• _Instruction_
Reproduce the stretch of the Bloomfield Township assessment article from "BLOOMFIELD TOWNSHIP —" through "just over $215,000.", word for word.

• _Text_

Attention Readers: We're Back
C&G Newspapers is pleased to have resumed publication. For the time being, our papers will publish on a biweekly basis as we work toward our return to weekly papers. In between issues, and anytime, continue to find local news on our website and look for us on Facebook and Twitter.

Bloomfield Township proposes police and fire special assessment district

By: Tiffany Esshaki | Birmingham - Bloomfield Eagle | Published July 23, 2019

 Response service from Bloomfield Township Fire Department Station 4 is one of the cuts suggested by consultants to fund retiree benefit liabilities if a tax increase isn’t approved.

Response service from Bloomfield Township Fire Department Station 4 is one of the cuts suggested by consultants to fund retiree benefit liabilities if a tax increase isn’t approved.

File photo by Deb Jacques


BLOOMFIELD TOWNSHIP — Voters will have the chance to approve or scrap a 2.3-mill special assessment district plan that would bring extra money into the township’s coffers to fund police and fire services in the face of the growing cost of post-employment benefit obligations.

If approved, the tax of $2.30 per $1,000 of a home’s taxable value would be levied beginning in December and expiring in 2033. It would collect $9,041,317 in its first year and would replace an expiring general fund levy of 1.25 mills that would not be renewed if the SAD is passed. That amounts to an overall net increase of 1.05 mills, bringing the township’s millage rate to 10.636 from 9.586. The increase would come out to around $226 each year for a home with a taxable value of just over $215,000.

The SAD should fill in a $5 million to $7 million annual shortfall to fund other post-employment benefits, or OPEBs. Until 2017, municipalities could pay for post-employment benefits as they came due. But a legislation change now requires local governments to be 40% funded for those obligations within 30 years.

It’s being touted as a public safety effort because, in order to close the funding gap, consultants at Plante Moran said major cuts would need to be made to services, since those departments generally cost the most to operate and have higher personnel numbers.

Without an SAD, consultants suggested eliminating the Animal Welfare Division and hazardous waste disposal programs. To really get back into the black, however, public safety would need to take a hit, likely with a cutoff of response service at Fire Station 4, along with 10 police positions.

In deciding whether to put the SAD to a vote next month, the Board of Trustees argued whether residents would want to pay more for city services or make sacrifices to save money.

Trustees Neal Barnett and Michael Shostack, Supervisor Leo Savoie, Treasurer Brian Kepes and Clerk Janet Roncelli voted to put the proposal on the ballot, with the mindset that residents would rather pay more to maintain the current level of service.

But Trustees David Buckley and Dani Walsh argued that the SAD is being wrongly marketed as a police and fire millage to garner support from residents, when the reality is that the township is looking to collect money to satisfy OPEB liabilities.

“As I see it, there’s no path to cut our way to $4 million to $5 million without making major cuts to the budget, which would have to include police and fire,” Shostack said in April. “The question is, are we willing to pay for the high level of service we currently receive?”

• _Data extract_
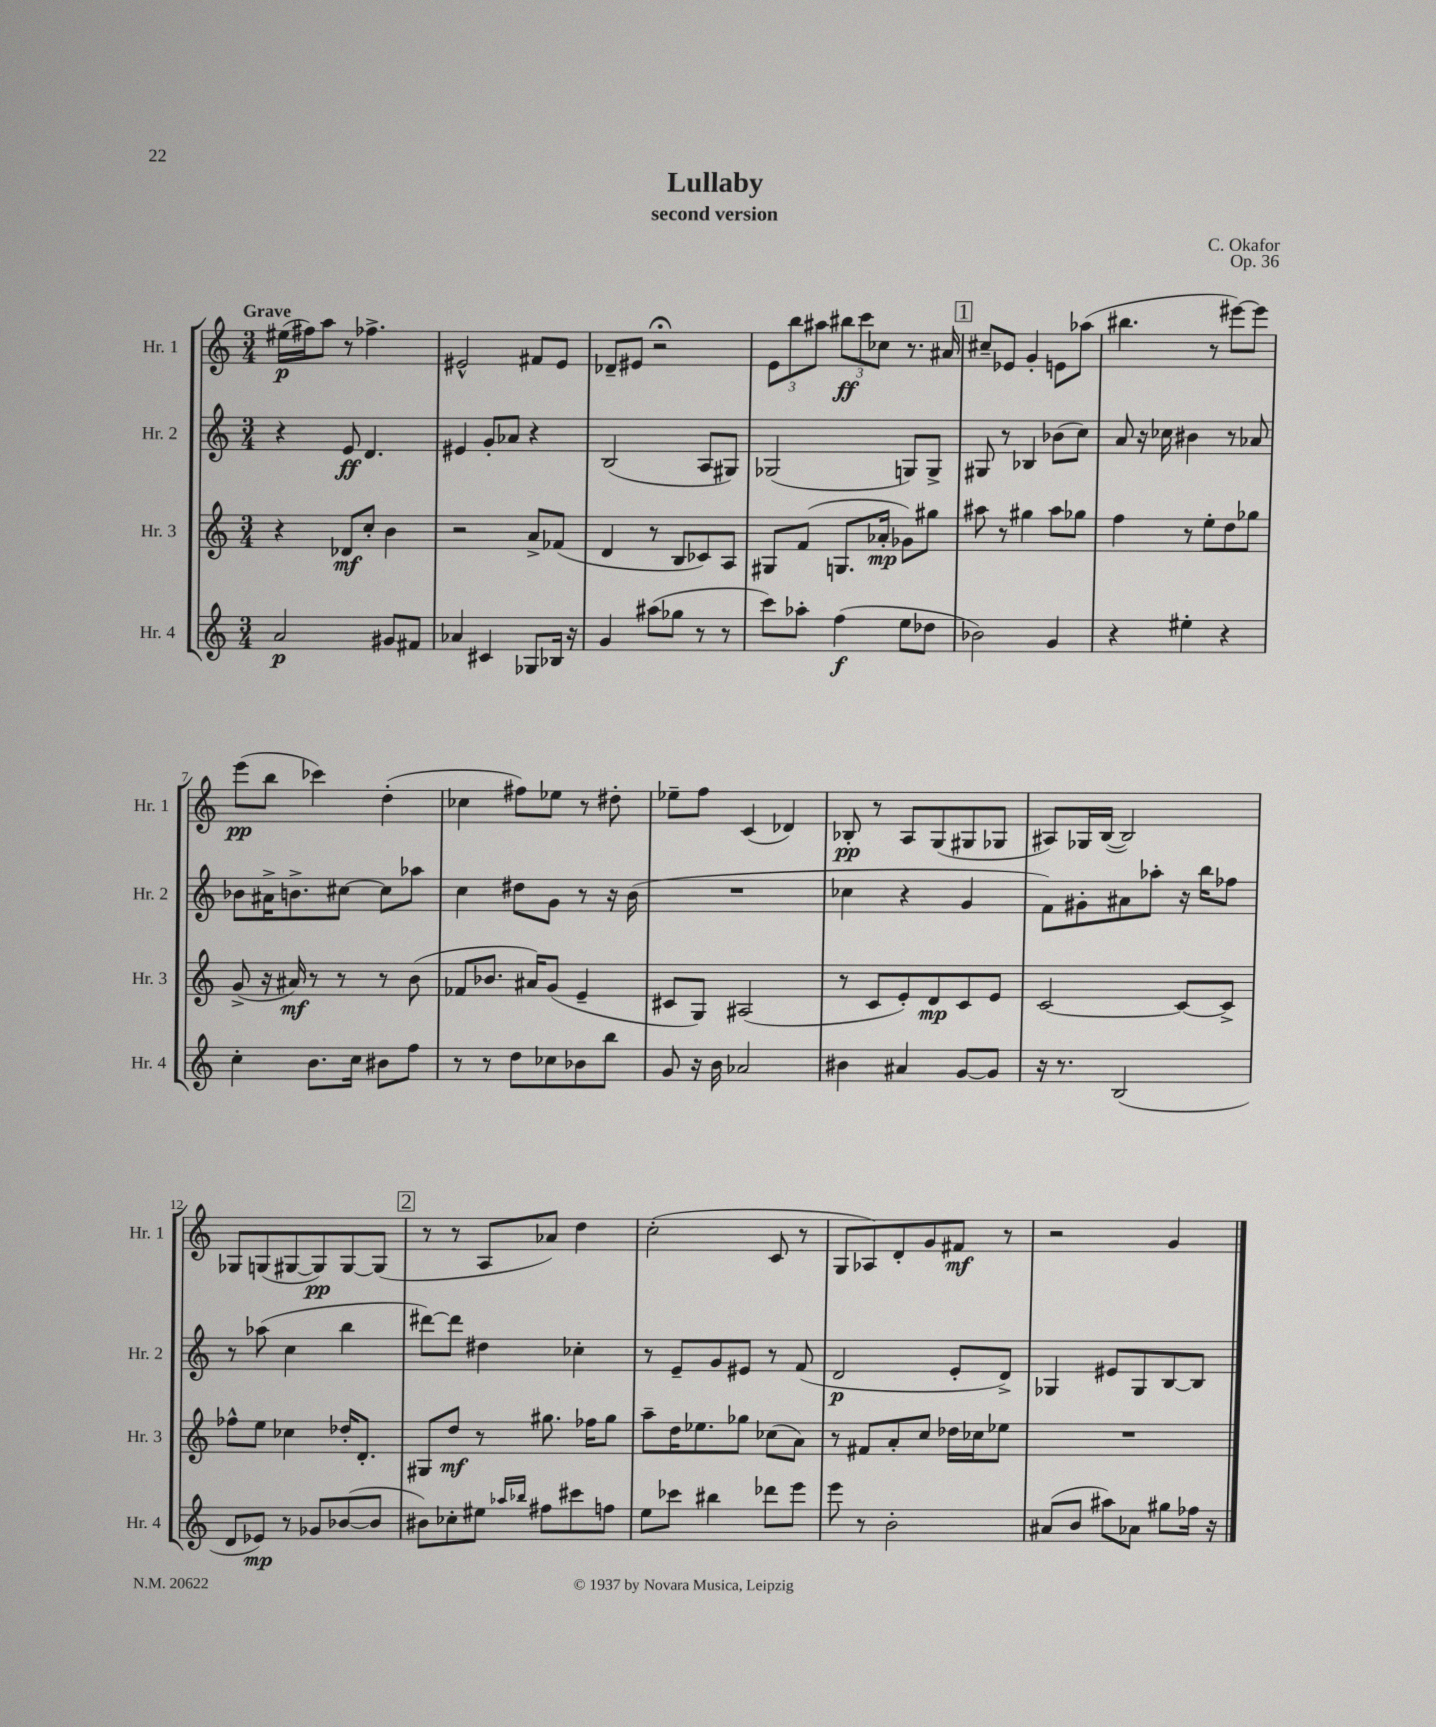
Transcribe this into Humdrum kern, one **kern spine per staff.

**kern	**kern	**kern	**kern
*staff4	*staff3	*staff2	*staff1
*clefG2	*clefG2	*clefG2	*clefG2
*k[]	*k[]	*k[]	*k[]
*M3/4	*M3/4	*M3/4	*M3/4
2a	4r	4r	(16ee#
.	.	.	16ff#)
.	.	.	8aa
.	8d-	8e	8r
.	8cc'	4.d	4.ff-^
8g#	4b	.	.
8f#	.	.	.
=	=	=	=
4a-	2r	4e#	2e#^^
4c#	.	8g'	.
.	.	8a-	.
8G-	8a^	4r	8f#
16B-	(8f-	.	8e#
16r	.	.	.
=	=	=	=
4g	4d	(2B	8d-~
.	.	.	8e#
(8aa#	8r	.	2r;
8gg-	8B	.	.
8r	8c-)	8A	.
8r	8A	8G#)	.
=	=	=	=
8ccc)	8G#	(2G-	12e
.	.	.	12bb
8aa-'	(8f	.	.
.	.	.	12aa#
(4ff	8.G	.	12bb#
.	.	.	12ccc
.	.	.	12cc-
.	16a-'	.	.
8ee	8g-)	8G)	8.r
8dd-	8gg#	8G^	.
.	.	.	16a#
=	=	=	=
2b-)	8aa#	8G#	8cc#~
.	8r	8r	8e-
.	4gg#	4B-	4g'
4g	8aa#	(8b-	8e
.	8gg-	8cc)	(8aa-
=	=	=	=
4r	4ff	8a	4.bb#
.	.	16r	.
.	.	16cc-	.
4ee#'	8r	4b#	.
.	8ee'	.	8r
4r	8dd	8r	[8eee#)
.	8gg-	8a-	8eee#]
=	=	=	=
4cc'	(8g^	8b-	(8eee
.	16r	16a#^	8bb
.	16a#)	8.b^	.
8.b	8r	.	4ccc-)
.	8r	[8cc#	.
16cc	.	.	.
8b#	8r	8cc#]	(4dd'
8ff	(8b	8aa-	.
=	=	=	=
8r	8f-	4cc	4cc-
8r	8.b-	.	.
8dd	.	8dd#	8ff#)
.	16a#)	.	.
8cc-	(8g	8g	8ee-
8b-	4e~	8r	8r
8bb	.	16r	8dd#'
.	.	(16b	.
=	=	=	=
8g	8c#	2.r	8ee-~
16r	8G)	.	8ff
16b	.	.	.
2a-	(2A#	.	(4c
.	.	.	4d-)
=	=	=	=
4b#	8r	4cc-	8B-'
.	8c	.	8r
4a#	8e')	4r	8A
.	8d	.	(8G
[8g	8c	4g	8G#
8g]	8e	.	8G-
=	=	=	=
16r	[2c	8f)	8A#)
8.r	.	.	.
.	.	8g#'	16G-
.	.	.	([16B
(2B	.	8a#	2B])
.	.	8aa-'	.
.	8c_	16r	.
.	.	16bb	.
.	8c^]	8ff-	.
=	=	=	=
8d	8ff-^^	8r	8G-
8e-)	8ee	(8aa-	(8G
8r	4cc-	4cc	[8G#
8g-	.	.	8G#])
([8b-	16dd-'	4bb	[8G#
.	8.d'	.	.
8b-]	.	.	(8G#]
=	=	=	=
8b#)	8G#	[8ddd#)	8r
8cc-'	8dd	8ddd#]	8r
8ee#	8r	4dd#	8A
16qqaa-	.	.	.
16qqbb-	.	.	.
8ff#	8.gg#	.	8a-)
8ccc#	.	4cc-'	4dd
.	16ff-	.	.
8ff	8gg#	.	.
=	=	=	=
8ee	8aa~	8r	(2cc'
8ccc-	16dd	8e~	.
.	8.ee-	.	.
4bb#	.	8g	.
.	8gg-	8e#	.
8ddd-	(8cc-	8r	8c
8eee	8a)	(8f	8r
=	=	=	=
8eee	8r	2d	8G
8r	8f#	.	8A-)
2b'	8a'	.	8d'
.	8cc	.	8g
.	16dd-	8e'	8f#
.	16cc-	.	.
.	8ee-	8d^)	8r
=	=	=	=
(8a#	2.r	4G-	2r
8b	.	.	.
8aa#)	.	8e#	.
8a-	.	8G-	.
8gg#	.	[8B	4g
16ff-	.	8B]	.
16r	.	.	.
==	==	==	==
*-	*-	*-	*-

...

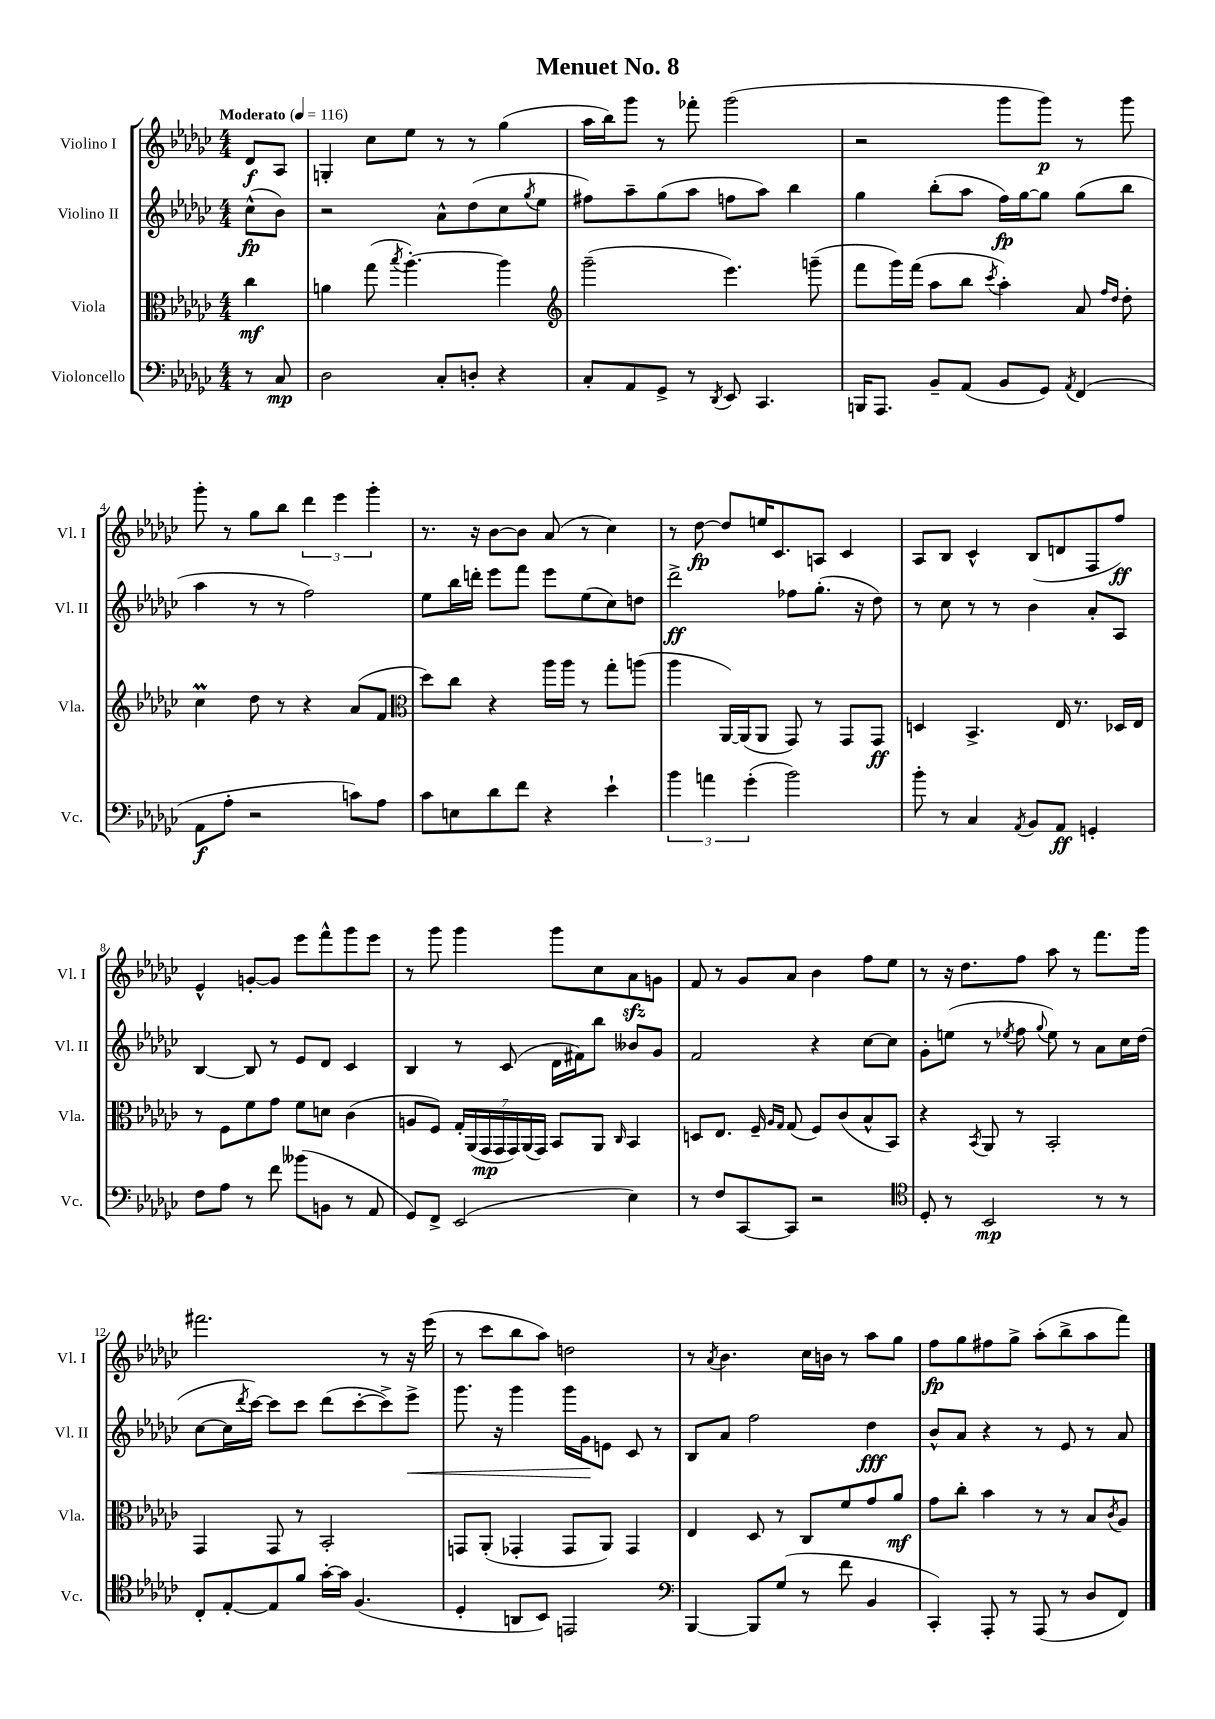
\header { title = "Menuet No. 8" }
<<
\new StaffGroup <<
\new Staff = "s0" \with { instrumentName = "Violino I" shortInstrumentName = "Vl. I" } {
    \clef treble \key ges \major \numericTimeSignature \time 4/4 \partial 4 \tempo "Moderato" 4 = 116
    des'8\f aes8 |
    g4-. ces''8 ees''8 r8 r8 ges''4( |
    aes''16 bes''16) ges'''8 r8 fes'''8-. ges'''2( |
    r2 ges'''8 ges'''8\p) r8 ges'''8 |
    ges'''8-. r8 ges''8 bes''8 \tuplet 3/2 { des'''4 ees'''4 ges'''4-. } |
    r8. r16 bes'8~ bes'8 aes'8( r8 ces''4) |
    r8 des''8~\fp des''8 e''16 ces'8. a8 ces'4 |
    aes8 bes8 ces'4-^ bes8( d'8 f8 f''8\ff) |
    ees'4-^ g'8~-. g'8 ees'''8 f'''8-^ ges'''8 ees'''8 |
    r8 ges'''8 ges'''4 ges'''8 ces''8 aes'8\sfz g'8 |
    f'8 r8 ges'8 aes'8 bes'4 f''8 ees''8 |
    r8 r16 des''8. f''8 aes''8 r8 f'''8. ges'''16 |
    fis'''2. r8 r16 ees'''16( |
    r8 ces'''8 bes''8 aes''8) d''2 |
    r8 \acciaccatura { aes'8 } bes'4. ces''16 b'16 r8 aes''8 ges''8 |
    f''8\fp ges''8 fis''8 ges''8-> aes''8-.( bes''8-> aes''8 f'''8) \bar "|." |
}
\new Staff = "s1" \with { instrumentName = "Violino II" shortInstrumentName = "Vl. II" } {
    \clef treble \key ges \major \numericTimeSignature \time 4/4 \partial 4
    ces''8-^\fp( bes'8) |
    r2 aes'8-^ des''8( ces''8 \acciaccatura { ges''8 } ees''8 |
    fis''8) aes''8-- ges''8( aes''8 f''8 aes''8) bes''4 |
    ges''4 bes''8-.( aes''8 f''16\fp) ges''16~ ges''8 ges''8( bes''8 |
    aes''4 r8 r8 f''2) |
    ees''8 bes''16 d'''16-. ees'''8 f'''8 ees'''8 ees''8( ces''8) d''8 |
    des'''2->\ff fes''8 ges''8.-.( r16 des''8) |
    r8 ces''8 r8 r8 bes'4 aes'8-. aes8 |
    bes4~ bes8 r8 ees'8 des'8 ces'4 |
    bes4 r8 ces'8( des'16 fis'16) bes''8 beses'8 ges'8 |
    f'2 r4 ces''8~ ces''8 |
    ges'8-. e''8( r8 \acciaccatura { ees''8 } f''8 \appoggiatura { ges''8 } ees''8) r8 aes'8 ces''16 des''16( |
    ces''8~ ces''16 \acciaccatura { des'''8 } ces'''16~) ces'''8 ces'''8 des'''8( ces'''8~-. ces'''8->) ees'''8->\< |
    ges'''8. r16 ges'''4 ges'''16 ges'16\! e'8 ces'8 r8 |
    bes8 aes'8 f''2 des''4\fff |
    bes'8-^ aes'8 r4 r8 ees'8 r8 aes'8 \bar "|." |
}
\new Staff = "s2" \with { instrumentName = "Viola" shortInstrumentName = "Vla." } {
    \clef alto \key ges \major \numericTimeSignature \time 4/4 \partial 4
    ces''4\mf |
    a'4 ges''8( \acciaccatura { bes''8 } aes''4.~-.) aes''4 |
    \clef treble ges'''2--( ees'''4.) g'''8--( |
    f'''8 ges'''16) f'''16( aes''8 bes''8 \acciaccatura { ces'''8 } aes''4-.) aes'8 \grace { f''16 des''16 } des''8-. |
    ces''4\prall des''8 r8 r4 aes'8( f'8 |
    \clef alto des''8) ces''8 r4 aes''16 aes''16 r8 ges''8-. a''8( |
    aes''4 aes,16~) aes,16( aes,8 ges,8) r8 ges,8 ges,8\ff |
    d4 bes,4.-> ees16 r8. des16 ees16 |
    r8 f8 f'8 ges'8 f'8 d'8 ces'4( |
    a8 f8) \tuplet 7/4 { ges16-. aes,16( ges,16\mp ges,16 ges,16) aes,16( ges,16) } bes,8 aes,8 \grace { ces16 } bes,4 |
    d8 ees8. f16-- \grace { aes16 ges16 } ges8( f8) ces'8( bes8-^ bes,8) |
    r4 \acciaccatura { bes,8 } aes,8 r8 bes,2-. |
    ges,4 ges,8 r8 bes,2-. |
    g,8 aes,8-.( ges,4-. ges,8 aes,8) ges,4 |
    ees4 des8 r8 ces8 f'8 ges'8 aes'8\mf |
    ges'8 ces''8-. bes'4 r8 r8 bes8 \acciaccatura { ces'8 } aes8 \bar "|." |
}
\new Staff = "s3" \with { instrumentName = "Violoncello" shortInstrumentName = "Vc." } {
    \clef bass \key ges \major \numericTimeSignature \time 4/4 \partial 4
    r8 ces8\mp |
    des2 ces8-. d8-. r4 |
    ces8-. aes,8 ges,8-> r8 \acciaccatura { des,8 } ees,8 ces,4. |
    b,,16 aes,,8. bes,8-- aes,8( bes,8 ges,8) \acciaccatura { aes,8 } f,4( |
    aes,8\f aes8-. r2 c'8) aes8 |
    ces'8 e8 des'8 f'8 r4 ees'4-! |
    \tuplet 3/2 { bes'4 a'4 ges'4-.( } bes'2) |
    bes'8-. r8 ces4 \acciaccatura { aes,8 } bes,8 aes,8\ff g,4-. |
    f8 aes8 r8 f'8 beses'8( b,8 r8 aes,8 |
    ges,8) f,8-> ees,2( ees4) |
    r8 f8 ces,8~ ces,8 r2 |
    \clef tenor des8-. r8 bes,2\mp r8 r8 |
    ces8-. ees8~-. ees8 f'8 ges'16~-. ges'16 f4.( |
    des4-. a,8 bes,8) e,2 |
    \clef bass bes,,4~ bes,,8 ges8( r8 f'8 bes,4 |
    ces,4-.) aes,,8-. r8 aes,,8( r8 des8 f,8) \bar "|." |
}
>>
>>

• _Answer for the task_
BLOOMFIELD TOWNSHIP — Voters will have the chance to approve or scrap a 2.3-mill special assessment district plan that would bring extra money into the township’s coffers to fund police and fire services in the face of the growing cost of post-employment benefit obligations.

If approved, the tax of $2.30 per $1,000 of a home’s taxable value would be levied beginning in December and expiring in 2033. It would collect $9,041,317 in its first year and would replace an expiring general fund levy of 1.25 mills that would not be renewed if the SAD is passed. That amounts to an overall net increase of 1.05 mills, bringing the township’s millage rate to 10.636 from 9.586. The increase would come out to around $226 each year for a home with a taxable value of just over $215,000.